There might not have been as many successful moon landings without Gene Shoemaker, a US geologist. He spent his life studying terrestrial craters, discovering comets, training astronauts, and reporting on moon missions. He provided television commentary during Apollo 11. He and wife Carolyn each discovered more than 30 comets apiece and hundreds of asteroids. They were the Mom and Pop team of astronomy!
Shoemaker had always hoped to travel to the moon, but health problems prevented it. Not being able to go to the moon was his greatest regret in life.

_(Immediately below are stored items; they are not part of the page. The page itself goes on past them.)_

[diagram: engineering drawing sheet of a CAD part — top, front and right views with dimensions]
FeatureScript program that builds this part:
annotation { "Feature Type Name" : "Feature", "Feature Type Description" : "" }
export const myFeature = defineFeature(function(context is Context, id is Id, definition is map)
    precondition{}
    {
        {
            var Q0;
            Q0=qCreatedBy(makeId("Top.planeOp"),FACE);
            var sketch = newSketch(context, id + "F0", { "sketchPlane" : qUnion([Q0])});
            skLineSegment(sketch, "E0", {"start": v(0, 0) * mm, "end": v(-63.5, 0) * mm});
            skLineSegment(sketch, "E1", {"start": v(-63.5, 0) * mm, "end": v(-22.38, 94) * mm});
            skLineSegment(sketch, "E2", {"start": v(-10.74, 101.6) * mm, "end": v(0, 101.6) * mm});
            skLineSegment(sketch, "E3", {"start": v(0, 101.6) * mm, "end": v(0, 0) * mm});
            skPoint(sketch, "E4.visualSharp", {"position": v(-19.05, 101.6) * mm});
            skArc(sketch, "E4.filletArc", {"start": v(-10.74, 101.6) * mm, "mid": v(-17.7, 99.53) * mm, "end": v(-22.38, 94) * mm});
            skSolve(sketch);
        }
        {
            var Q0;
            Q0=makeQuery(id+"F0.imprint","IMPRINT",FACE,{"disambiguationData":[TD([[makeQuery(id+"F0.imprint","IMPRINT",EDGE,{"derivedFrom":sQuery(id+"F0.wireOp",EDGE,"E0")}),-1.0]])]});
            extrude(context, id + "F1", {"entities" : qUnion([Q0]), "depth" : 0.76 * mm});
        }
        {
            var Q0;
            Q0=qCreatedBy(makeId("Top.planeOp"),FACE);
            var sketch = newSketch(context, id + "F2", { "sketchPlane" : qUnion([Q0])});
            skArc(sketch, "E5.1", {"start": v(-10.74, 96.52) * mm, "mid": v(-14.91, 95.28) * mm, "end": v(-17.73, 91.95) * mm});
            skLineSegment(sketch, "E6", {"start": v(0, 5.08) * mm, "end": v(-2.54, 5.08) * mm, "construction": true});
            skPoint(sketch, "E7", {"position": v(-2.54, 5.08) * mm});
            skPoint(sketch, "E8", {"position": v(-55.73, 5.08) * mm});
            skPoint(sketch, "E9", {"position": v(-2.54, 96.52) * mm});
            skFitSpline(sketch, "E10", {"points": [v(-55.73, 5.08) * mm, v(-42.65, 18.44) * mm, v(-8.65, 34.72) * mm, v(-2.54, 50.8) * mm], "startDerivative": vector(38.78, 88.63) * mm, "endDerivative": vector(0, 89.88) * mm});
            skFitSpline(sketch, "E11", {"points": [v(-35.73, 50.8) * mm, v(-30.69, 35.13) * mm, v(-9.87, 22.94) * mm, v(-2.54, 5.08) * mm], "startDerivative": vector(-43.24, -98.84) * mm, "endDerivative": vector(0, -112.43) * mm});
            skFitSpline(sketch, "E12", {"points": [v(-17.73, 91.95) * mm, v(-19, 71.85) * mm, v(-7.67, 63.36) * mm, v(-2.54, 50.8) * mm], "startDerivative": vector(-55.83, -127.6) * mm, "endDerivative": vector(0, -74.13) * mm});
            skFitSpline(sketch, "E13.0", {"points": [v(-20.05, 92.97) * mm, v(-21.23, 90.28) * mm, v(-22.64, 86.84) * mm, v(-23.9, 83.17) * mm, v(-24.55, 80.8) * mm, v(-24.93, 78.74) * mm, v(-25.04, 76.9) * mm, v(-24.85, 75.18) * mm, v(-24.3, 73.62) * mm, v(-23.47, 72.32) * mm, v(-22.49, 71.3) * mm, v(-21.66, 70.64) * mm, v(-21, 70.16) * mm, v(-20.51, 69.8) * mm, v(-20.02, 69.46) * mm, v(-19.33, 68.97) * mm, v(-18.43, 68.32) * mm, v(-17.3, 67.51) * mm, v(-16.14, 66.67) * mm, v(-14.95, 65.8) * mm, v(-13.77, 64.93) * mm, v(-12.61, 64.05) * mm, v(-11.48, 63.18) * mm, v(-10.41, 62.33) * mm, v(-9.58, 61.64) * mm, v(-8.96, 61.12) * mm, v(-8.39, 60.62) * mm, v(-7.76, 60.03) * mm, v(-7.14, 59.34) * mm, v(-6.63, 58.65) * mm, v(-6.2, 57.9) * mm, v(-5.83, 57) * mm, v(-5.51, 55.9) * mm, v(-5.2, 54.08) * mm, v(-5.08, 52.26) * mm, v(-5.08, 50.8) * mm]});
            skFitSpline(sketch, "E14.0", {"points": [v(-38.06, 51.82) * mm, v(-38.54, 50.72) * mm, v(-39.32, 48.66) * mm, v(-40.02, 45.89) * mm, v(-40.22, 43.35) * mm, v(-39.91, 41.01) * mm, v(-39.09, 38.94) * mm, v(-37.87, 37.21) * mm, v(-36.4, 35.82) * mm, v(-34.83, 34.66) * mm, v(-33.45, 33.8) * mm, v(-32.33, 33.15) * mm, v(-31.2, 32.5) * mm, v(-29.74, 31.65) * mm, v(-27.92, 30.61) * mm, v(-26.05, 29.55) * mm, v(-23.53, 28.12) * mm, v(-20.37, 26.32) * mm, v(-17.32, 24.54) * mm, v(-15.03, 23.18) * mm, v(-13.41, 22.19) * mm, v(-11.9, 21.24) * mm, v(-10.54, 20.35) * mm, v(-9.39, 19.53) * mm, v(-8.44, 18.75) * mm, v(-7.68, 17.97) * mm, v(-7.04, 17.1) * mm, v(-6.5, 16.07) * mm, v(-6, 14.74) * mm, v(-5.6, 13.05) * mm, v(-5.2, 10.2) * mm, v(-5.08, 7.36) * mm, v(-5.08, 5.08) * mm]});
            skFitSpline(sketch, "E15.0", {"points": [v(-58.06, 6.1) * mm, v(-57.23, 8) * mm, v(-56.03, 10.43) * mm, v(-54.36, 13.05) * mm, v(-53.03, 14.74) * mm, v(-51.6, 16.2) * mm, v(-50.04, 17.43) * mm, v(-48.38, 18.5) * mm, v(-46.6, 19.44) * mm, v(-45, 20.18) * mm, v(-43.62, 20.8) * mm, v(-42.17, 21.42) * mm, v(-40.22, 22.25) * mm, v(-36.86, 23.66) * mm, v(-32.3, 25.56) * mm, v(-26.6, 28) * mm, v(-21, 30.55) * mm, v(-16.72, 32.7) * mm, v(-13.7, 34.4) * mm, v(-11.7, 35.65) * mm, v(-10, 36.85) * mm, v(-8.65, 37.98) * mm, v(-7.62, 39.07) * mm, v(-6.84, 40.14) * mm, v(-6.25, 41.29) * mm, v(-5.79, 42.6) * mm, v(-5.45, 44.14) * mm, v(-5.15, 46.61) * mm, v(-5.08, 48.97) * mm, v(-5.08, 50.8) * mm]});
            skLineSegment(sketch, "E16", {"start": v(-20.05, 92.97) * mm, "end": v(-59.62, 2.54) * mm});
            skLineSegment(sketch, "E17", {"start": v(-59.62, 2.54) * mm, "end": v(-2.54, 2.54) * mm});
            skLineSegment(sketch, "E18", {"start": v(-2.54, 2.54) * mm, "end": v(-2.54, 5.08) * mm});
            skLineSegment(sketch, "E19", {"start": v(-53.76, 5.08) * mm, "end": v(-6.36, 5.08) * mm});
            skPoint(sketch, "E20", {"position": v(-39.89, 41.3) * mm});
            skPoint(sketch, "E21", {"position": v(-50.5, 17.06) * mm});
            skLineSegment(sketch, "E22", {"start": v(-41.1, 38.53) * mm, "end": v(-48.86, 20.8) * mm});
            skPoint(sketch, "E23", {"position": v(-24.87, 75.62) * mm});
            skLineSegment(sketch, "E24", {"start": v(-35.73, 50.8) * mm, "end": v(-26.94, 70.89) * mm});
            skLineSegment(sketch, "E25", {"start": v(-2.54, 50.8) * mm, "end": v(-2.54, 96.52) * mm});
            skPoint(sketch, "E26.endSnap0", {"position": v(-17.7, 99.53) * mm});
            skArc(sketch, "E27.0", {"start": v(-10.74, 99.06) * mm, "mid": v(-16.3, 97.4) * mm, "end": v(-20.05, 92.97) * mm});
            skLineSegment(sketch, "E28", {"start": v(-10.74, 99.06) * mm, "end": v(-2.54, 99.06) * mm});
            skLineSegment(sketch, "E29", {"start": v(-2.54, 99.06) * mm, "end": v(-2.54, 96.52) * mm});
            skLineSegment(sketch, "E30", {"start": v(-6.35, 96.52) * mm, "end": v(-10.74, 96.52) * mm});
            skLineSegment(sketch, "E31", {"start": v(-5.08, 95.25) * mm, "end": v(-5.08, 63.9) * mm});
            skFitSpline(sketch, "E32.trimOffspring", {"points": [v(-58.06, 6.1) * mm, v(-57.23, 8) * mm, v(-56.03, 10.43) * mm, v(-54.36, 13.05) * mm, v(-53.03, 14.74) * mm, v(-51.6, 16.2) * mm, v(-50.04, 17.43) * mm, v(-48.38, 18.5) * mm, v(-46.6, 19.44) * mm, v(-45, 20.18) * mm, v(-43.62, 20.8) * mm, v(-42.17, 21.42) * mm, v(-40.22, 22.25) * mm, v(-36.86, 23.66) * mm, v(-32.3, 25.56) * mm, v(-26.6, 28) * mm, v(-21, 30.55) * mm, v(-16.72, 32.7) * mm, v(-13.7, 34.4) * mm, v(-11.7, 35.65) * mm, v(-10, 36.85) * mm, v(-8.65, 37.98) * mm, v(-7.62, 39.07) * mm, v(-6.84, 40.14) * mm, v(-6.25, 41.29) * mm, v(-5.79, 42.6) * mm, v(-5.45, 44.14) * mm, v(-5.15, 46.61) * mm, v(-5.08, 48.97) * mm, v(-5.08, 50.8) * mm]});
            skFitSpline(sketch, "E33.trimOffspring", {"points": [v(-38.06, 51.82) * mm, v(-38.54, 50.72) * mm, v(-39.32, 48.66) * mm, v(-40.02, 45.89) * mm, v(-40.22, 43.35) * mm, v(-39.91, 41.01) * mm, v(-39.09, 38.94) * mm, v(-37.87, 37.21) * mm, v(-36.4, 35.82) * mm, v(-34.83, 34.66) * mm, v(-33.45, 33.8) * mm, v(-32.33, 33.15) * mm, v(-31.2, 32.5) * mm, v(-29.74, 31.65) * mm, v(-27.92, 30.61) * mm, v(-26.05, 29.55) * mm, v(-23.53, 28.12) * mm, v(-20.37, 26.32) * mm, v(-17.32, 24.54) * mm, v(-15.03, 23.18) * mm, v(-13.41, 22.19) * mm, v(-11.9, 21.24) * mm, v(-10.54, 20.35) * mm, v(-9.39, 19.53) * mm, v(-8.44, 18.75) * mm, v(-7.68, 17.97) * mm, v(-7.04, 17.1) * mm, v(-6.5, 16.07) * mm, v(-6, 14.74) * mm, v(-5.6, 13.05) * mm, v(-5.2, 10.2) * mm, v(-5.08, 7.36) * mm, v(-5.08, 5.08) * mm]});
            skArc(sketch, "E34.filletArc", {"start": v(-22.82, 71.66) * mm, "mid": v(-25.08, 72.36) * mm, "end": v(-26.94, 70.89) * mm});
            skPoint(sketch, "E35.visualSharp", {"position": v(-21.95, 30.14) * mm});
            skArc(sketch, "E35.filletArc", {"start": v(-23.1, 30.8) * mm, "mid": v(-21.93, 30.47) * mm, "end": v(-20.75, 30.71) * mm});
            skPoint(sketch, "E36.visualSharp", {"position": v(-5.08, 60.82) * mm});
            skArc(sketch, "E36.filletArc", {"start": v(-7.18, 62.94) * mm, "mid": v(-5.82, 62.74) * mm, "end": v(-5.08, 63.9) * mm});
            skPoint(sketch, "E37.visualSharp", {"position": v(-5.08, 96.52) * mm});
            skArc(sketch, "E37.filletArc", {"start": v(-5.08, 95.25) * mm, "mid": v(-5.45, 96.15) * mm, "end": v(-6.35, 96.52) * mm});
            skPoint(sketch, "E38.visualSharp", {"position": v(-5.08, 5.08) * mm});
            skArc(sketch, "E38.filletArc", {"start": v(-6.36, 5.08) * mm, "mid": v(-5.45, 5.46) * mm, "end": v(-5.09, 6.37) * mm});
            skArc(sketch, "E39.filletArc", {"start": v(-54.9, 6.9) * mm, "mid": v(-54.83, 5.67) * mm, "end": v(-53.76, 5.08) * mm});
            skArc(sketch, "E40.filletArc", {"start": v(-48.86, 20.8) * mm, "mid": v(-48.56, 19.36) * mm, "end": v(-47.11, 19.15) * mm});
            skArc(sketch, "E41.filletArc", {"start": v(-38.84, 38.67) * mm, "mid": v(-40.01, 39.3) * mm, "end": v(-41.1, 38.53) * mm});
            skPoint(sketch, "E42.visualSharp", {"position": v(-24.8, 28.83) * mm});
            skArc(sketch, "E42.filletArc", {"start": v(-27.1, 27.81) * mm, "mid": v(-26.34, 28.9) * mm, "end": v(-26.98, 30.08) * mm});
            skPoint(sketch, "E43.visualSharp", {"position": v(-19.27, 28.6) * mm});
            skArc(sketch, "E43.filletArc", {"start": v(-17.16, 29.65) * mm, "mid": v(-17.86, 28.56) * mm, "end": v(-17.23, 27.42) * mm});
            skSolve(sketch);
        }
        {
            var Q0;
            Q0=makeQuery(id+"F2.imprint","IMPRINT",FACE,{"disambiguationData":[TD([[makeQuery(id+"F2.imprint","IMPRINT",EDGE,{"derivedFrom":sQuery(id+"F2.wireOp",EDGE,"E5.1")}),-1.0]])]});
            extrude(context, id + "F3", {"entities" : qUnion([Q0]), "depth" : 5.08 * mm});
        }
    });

He passed away in 1997 doing what he loved—-searching for impact craters around the world. He was in a car accident in Australia. In 1999 some of his ashes were sent to the moon. They are the only human remains there. An unmanned Lunar Prospector Orbiter carried his ashes. It crashed on purpose into the lunar surface at what is now known as Shoemaker’s Crater. So he really did achieve his goal and got to the moon after all!.
What else is on the moon? Neil Armstrong’s 1969 footprints are there. They are cataloged and noted as inventory left. Without atmosphere these footprints could last for millions of years! That’s something to think about. Footprints from 53 years ago! They’re on that Sturgeon Full Moon! They’re possibly around for all time!